[Dataset entries]
+---+
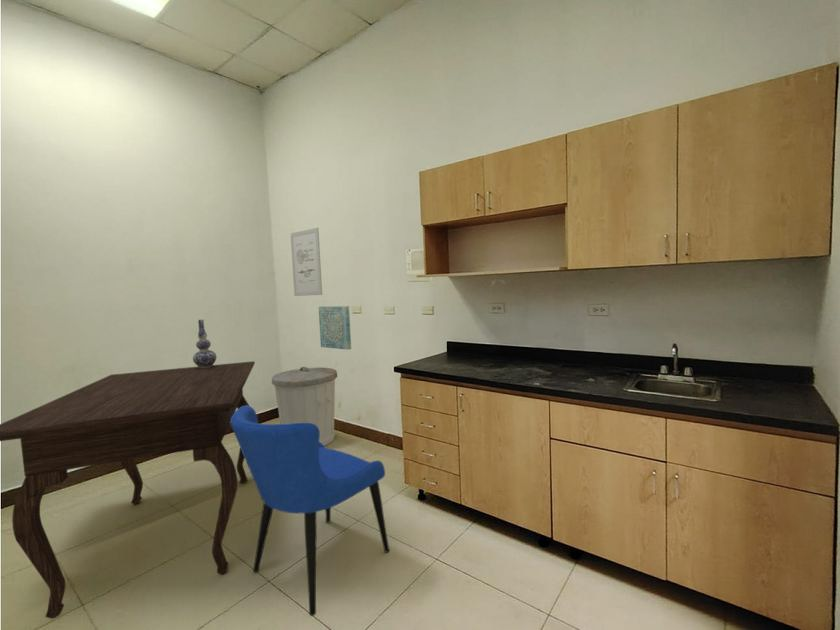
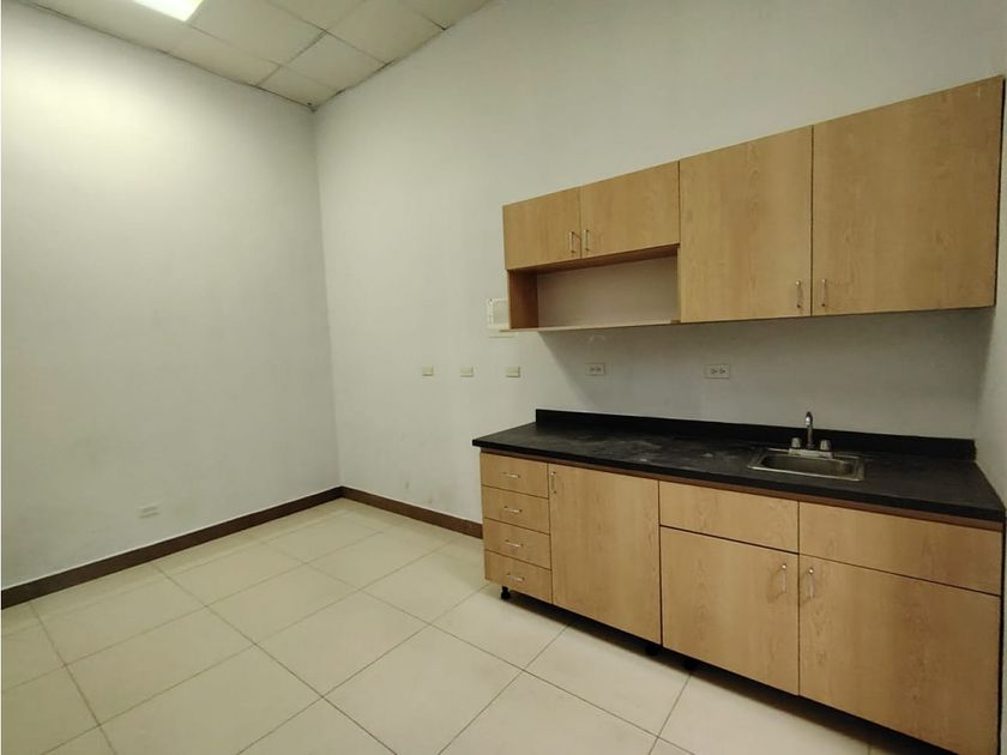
- trash can [271,366,338,447]
- wall art [318,305,352,351]
- dining table [0,360,256,620]
- wall art [290,227,323,297]
- dining chair [230,405,390,617]
- vase [192,318,217,368]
+---+
** Exercise directions **
Those lines of the records that contain the string "wall" should be identified and copied.

** Solved exercise **
- wall art [318,305,352,351]
- wall art [290,227,323,297]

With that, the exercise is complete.